╭──

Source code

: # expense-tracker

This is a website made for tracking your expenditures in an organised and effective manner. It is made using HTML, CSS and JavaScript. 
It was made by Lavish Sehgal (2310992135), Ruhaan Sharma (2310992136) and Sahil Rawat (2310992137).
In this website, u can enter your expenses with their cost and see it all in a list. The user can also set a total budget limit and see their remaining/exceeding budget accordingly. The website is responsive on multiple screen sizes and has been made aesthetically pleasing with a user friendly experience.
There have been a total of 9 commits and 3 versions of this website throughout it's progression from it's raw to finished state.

╰──

=== Instructions to follow ===
Give the data again, exactly as it stands.

=== Exercise result ===
Source code

: # expense-tracker

This is a website made for tracking your expenditures in an organised and effective manner. It is made using HTML, CSS and JavaScript. 
It was made by Lavish Sehgal (2310992135), Ruhaan Sharma (2310992136) and Sahil Rawat (2310992137).
In this website, u can enter your expenses with their cost and see it all in a list. The user can also set a total budget limit and see their remaining/exceeding budget accordingly. The website is responsive on multiple screen sizes and has been made aesthetically pleasing with a user friendly experience.
There have been a total of 9 commits and 3 versions of this website throughout it's progression from it's raw to finished state.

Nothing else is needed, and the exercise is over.